Baazov Accused of Fraud in Lawsuit

A Dubai investor is suing ex-Amaya CEO David Baazov saying Baazov fraudulently used his name to build support for a takeover bid of Amaya. The lawsuit by Kalani Lal, president of Aldini Capital, charges that Baazov and his longtime financial services partner Canaccord Genuity fraudulently used Lal’s name and signature to boost their bid for Amaya in 2016. The deal never happened. Baazov left the company while facing insider trading charges in Canada relating to Amaya’s purchase of PokerStars.

David Baazov, the former CEO of Amaya Inc. (now the Stars Group) is being sued by a Dubai investor who says Baazov fraudulently used his name to gain support for his 2016 Amaya takeover bid.

According to a report in the Canadian La Presse, KBC Aldini Capital president Kalani Lal filed the lawsuit in Dubai in January. It accuses Baazov and his longtime financial services partner Canaccord Genuity of fraudulently using Lal’s name and signature to gain support for the takeover bid.

Baazov has offered C$24 per share for the company, but the deal was not approved, partly due to controversy over the named financers of the bid. Baazov filed papers with the US Securities Exchange Commission saying that he’d lined up $3.65 billion in financial commitments from four investment firms, including KBC Aldini Capital. However, Lal quickly went on record saying “neither KBC Aldini nor any of its related entities are involved in this transaction.” Baazov then admitted that KBC Aldini was not involved and the deal quickly fell through.

The lawsuit was discovered by Quebec securities regulator Autorité des marchés financiers, which is prosecuting the insider trading charges against Baazov.

According to a report at, an AMF investigator contacted Lal, who said he had never heard of Baazov or Amaya prior to the SEC filings. The AMF also concluded that “KBC’s clientele is predominantly Muslim, meaning that KBC will never invest in a gaming business, otherwise it will lose all its customers.” Lal reportedly had to respond to numerous concerns about the deal from the firm’s investors.

Also, La Presse reported that the AMF’s investigation into the 2014, $4.9 billion PokerStars purchase has disclosed that Baazov allegedly agreed to hold the majority of his Amaya shares on behalf of his brother Ofer “Josh” Baazov and his longtime online gambling business partner Craig Levett, essentially masking the company’s true ownership.

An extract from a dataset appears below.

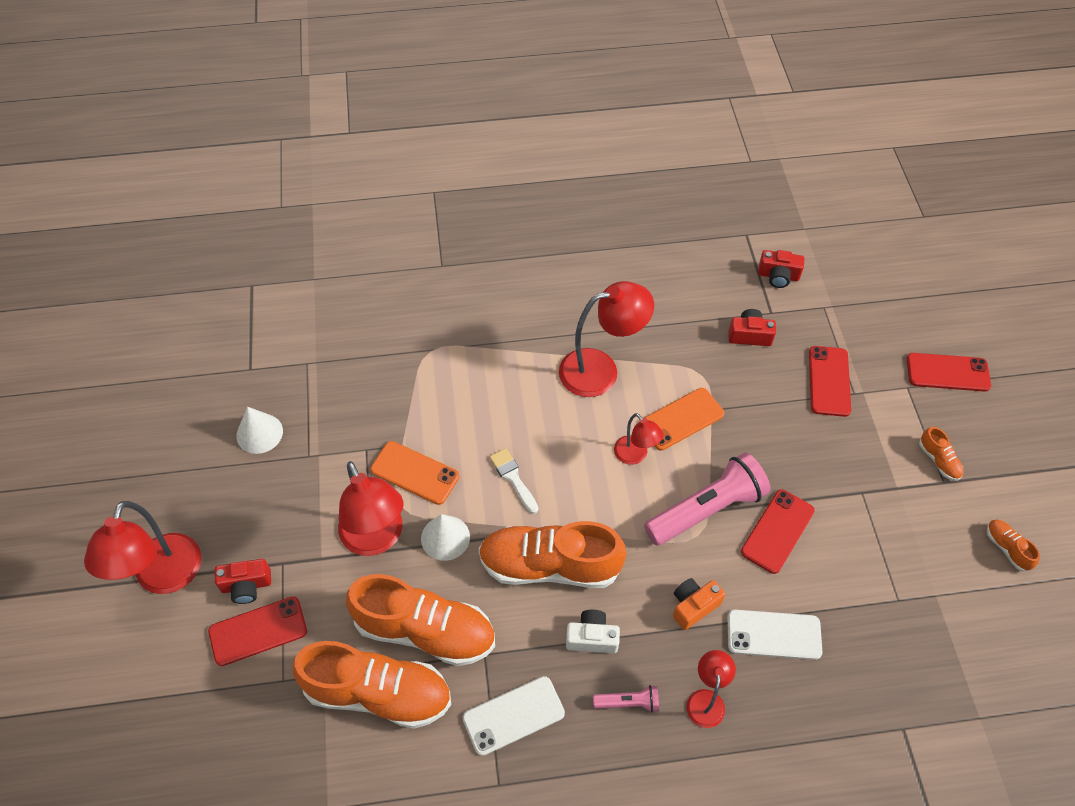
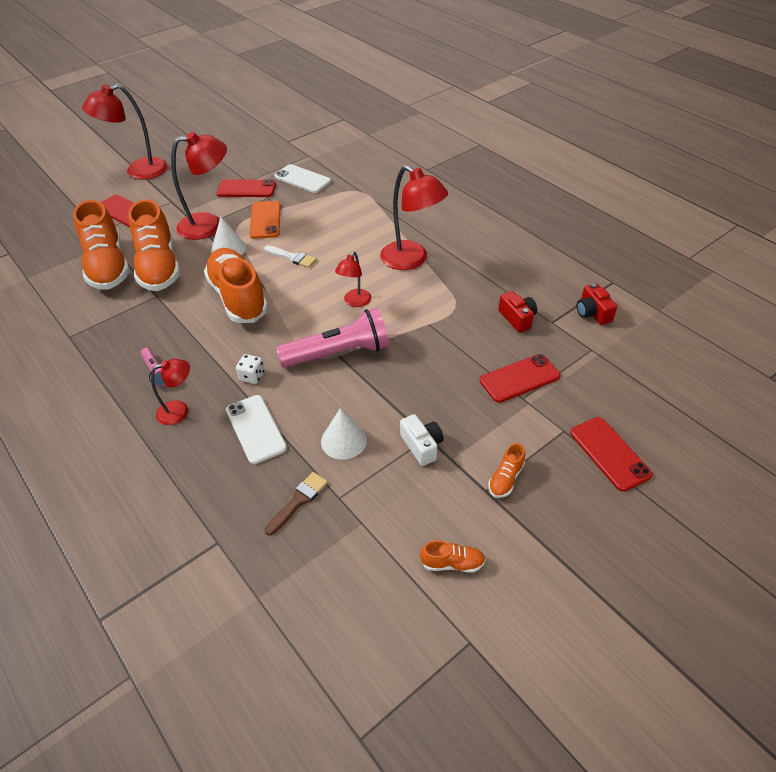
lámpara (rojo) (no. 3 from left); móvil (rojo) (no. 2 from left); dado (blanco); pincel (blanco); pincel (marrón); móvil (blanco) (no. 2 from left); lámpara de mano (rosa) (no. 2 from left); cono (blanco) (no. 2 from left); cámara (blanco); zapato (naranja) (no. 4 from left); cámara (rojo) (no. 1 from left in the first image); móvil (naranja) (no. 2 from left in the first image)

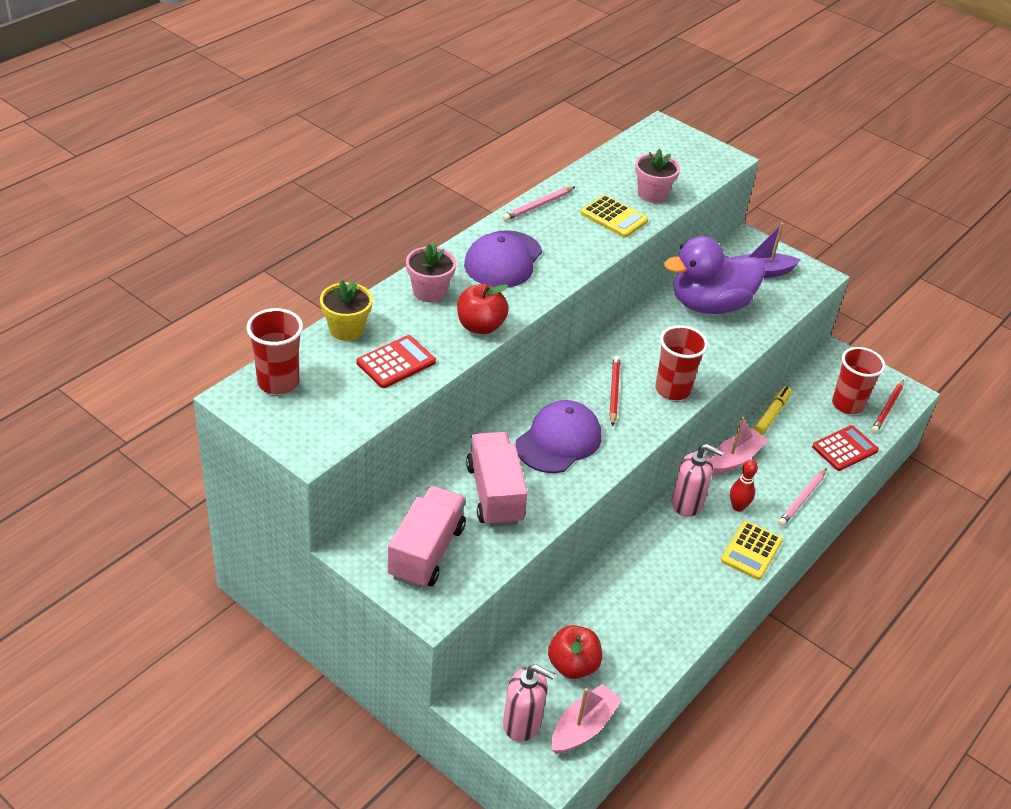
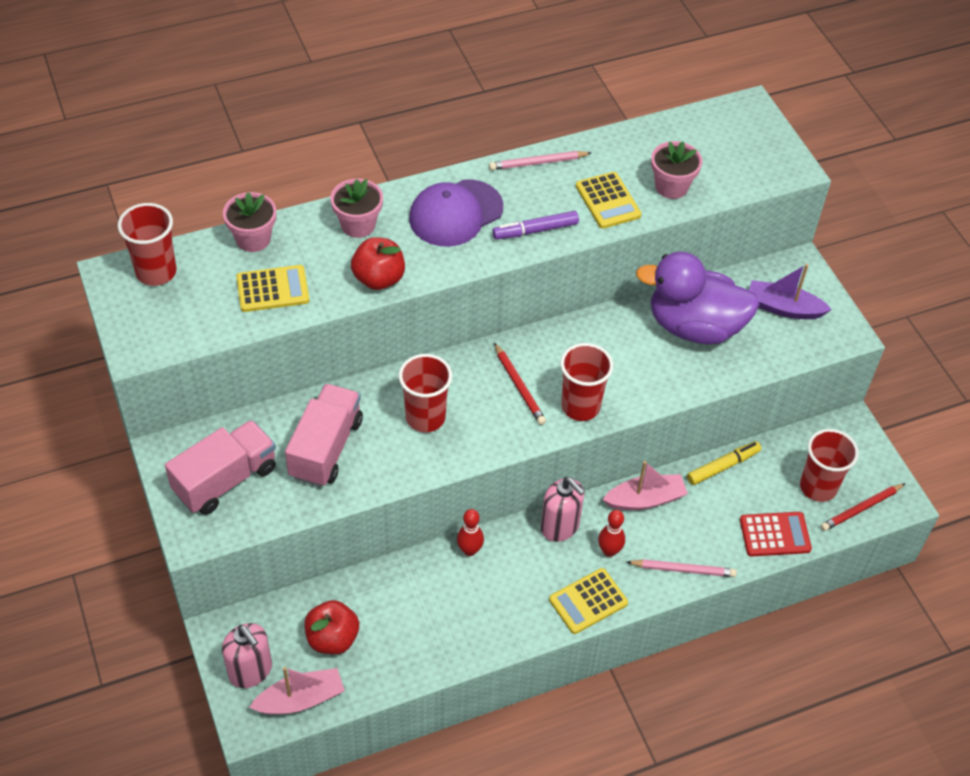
maceta (rosa) (no. 1 from left); calculadora (amarillo) (no. 1 from left); vaso (rojo) (no. 2 from left); bolo (rojo) (no. 1 from left); rotulador (morado); lápiz (rojo) (no. 1 from left); lápiz (rosa) (no. 2 from left)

The agreement gave the two men access to Amaya’s books and established that no major decision could be made without their approval, the paper reported. The AMF also claims to have emails in which Ofer is referred to as Amaya’s real owner, the report said. Both Josh Baazov and Levett are named as beneficiaries of the alleged insider trading scheme on the PokerStars purchase.

A spokesman for Baazov denied the allegations, the paper reported. Baazov’s criminal trial is scheduled for November.